The cross-validation results indicate that the optimal tree depth is 2, with a corresponding validation set AUC of 0.7450. This means that only two levels of splits (i.e., a combination of two decision conditions) are needed for the decision tree to achieve the best generalization performance. Increasing the depth further only causes the model to overlearn noise in the training data, causing the validation AUC to decrease instead. It is worth noting that while an AUC of 0.7450 is above random guessing (0.5), it is still at a “moderate-to-weak” level in practical financial risk management, suggesting that the predictive capability of a single decision tree is limited and it is necessary to explore more powerful ensemble learning methods. ## 从理论到实践:苦活累活 (From Theory to Practice: The “Dirty Work”) {#sec-dirty-work-ch12}
尽管决策树直观易懂,但它们在实际应用中有一个致命弱点:“即使最强壮的树,也经不起风吹草动”。
Despite how intuitive decision trees are, they have a fatal weakness in practical applications: “Even the strongest tree cannot withstand the slightest breeze.”
12.3.2 结构的不稳定性 (Instability)
决策树是高方差 (High Variance) 模型。
Decision trees are high variance models.
现象:如果你稍微改变训练数据(哪怕只是随机删除 5% 的行,或者改变一个离群值),生成的整棵树结构可能会面目全非(根节点的分割变量都变了)。
原因:贪心算法(Greedy Search)的每一步决策都依赖于上一步。根节点的微小变化会像”蝴蝶效应”一样层层放大,导致后续所有分割点都完全不同。
后果:这也是为什么我们永远不应该基于单棵树做商业决策。必须集成 (Ensemble)。
Phenomenon: If you slightly change the training data (even just randomly removing 5% of the rows, or changing one outlier), the entire tree structure can change beyond recognition (even the splitting variable at the root node may change).
Cause: Each decision in the greedy search algorithm depends on the previous step. A small change at the root node amplifies like a “butterfly effect” through successive layers, causing all subsequent split points to differ completely.
Consequence: This is why we should never make business decisions based on a single tree. Ensembling is essential.

提取信息:
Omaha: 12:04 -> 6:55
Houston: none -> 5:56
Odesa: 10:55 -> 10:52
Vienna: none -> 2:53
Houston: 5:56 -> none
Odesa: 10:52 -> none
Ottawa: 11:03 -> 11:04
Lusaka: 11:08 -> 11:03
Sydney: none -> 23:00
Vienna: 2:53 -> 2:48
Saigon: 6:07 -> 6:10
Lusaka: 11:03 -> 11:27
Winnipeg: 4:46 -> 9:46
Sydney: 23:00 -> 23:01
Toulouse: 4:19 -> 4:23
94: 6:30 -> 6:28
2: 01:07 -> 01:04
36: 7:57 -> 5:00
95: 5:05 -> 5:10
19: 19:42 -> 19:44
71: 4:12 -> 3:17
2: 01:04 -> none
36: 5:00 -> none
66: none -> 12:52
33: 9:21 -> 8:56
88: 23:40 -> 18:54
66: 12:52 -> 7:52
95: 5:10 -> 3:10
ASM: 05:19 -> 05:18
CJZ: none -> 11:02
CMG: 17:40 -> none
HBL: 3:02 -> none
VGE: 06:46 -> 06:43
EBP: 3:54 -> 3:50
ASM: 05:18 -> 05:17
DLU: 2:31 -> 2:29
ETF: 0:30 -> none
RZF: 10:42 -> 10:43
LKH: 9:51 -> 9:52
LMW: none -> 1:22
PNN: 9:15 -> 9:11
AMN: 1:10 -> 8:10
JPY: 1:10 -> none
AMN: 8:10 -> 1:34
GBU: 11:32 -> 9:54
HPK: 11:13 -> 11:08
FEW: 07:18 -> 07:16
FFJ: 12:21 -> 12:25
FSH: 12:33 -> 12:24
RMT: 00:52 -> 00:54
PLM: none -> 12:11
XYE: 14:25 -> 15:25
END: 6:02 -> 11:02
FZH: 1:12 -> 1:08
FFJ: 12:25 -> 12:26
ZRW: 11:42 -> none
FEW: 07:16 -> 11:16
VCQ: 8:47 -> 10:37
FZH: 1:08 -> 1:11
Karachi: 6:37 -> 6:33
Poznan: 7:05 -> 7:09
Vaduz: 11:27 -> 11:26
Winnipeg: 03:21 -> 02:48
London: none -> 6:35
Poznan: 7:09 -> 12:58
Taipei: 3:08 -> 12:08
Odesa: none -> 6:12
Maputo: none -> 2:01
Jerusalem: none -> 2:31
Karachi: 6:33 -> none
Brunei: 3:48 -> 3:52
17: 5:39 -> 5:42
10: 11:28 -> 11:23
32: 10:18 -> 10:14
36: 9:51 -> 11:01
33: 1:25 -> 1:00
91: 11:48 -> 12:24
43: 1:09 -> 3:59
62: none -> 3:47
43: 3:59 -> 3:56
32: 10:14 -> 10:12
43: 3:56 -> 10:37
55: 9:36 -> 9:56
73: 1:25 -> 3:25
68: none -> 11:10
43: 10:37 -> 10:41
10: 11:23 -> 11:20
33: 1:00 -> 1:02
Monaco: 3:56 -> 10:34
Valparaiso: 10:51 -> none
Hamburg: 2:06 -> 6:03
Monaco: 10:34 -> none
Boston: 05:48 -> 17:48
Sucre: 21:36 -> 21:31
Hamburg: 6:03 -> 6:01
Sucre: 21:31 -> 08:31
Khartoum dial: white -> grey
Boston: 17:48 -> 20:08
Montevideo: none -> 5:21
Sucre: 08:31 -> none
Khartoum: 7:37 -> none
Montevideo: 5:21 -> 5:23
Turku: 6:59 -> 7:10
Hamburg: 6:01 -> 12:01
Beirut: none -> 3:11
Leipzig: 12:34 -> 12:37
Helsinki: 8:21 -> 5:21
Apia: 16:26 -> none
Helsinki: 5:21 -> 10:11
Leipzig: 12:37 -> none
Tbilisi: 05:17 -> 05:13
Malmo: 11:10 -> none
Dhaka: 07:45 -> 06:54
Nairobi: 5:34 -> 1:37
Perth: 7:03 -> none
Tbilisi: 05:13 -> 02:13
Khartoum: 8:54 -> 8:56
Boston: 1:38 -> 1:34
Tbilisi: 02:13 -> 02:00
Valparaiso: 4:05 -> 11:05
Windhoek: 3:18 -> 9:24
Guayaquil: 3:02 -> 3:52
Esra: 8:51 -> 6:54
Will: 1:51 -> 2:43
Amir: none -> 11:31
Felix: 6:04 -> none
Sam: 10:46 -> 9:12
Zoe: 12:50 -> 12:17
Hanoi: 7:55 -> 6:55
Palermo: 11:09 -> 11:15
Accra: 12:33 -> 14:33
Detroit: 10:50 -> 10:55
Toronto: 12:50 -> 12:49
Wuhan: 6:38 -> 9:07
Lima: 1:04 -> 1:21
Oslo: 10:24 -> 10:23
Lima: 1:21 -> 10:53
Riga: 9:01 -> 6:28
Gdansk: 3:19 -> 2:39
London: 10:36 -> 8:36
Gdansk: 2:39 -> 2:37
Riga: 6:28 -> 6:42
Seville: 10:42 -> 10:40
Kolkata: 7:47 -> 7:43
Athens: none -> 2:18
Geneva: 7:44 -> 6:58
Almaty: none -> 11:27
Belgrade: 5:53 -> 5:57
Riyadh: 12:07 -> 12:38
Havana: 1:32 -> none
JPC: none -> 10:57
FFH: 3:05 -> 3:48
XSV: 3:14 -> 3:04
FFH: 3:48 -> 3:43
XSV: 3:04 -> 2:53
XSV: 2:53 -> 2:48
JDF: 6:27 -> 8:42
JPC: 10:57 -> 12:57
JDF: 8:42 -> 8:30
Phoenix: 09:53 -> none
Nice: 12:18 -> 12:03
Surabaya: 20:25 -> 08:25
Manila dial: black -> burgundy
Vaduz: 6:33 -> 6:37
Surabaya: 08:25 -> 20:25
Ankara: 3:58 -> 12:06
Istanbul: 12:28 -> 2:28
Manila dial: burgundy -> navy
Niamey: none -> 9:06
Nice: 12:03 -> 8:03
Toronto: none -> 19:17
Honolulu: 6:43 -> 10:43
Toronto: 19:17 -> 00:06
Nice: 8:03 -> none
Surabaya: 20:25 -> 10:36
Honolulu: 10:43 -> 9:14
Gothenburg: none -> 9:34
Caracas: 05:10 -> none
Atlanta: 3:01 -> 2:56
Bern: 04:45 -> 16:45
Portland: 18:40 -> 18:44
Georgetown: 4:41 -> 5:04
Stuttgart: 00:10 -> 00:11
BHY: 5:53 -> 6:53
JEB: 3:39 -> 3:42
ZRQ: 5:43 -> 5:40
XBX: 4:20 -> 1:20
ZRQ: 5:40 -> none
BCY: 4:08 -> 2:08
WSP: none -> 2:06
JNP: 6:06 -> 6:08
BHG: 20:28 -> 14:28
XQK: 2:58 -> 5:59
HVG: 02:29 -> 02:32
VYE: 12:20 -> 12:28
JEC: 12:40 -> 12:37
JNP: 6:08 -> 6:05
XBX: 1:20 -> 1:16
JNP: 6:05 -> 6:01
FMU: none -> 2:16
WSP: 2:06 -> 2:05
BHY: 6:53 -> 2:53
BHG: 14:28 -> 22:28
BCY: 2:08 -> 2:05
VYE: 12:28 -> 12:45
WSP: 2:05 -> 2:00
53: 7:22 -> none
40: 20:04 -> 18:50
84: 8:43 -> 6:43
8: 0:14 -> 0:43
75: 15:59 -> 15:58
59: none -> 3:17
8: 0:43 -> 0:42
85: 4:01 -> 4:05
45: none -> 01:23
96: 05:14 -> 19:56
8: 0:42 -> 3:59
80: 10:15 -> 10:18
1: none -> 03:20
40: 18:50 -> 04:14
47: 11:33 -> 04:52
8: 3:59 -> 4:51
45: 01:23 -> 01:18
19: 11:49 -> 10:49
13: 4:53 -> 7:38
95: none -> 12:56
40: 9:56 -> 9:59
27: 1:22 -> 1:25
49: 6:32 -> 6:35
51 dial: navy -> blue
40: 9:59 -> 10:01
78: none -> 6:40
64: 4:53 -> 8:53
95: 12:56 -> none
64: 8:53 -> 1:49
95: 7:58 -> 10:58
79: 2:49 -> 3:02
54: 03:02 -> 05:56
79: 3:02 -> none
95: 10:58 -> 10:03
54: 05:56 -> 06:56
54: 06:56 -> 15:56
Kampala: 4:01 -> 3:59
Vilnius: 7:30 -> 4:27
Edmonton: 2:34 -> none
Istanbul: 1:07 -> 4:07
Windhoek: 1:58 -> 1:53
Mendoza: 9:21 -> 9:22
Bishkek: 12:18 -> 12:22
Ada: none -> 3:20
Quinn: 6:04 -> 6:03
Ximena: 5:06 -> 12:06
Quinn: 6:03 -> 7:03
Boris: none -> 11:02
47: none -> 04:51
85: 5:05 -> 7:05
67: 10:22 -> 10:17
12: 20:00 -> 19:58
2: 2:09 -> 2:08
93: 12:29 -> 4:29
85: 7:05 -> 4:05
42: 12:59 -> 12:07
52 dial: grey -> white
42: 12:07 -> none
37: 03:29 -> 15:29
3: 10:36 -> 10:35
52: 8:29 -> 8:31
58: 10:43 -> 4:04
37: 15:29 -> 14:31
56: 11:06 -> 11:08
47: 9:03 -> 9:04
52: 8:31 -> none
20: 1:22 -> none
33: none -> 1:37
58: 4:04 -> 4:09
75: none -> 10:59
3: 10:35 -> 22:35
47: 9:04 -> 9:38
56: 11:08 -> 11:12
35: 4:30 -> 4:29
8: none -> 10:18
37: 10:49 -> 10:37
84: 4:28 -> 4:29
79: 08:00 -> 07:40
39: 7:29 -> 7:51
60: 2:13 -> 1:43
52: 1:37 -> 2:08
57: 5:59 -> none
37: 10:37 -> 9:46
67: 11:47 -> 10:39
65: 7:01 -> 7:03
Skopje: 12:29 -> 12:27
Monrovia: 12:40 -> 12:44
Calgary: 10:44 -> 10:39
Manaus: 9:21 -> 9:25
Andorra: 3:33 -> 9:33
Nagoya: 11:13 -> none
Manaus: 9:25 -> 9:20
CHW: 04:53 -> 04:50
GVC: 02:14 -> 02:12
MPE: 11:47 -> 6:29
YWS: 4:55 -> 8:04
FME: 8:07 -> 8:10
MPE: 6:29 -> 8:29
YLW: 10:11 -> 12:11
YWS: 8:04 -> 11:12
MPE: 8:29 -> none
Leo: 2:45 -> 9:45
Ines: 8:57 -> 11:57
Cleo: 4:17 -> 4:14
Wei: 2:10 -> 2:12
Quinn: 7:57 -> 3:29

问题描述 A:
请把节选中以"现象:如果你稍微改变训练数据"开头的段落改写得更简短,并保留其主要事实。
问题描述 B:
请将记录行整理成 Markdown 表格,从记录行的第一行开始,到含有"ZRW: 11:42 -> none"的那一行结束,两端都包括,空行不计。两列分别命名为"序号"和"内容"。

正确结果 A:
现象:只要训练数据稍有变动,比如随机删掉5%的行或改动一个离群值,整棵树的结构就可能完全变样,连根节点的分割变量都可能改变。

正确结果 B:
| 序号 | 内容 |
|---|---|
| 1 | Omaha: 12:04 -> 6:55 |
| 2 | Houston: none -> 5:56 |
| 3 | Odesa: 10:55 -> 10:52 |
| 4 | Vienna: none -> 2:53 |
| 5 | Houston: 5:56 -> none |
| 6 | Odesa: 10:52 -> none |
| 7 | Ottawa: 11:03 -> 11:04 |
| 8 | Lusaka: 11:08 -> 11:03 |
| 9 | Sydney: none -> 23:00 |
| 10 | Vienna: 2:53 -> 2:48 |
| 11 | Saigon: 6:07 -> 6:10 |
| 12 | Lusaka: 11:03 -> 11:27 |
| 13 | Winnipeg: 4:46 -> 9:46 |
| 14 | Sydney: 23:00 -> 23:01 |
| 15 | Toulouse: 4:19 -> 4:23 |
| 16 | 94: 6:30 -> 6:28 |
| 17 | 2: 01:07 -> 01:04 |
| 18 | 36: 7:57 -> 5:00 |
| 19 | 95: 5:05 -> 5:10 |
| 20 | 19: 19:42 -> 19:44 |
| 21 | 71: 4:12 -> 3:17 |
| 22 | 2: 01:04 -> none |
| 23 | 36: 5:00 -> none |
| 24 | 66: none -> 12:52 |
| 25 | 33: 9:21 -> 8:56 |
| 26 | 88: 23:40 -> 18:54 |
| 27 | 66: 12:52 -> 7:52 |
| 28 | 95: 5:10 -> 3:10 |
| 29 | ASM: 05:19 -> 05:18 |
| 30 | CJZ: none -> 11:02 |
| 31 | CMG: 17:40 -> none |
| 32 | HBL: 3:02 -> none |
| 33 | VGE: 06:46 -> 06:43 |
| 34 | EBP: 3:54 -> 3:50 |
| 35 | ASM: 05:18 -> 05:17 |
| 36 | DLU: 2:31 -> 2:29 |
| 37 | ETF: 0:30 -> none |
| 38 | RZF: 10:42 -> 10:43 |
| 39 | LKH: 9:51 -> 9:52 |
| 40 | LMW: none -> 1:22 |
| 41 | PNN: 9:15 -> 9:11 |
| 42 | AMN: 1:10 -> 8:10 |
| 43 | JPY: 1:10 -> none |
| 44 | AMN: 8:10 -> 1:34 |
| 45 | GBU: 11:32 -> 9:54 |
| 46 | HPK: 11:13 -> 11:08 |
| 47 | FEW: 07:18 -> 07:16 |
| 48 | FFJ: 12:21 -> 12:25 |
| 49 | FSH: 12:33 -> 12:24 |
| 50 | RMT: 00:52 -> 00:54 |
| 51 | PLM: none -> 12:11 |
| 52 | XYE: 14:25 -> 15:25 |
| 53 | END: 6:02 -> 11:02 |
| 54 | FZH: 1:12 -> 1:08 |
| 55 | FFJ: 12:25 -> 12:26 |
| 56 | ZRW: 11:42 -> none |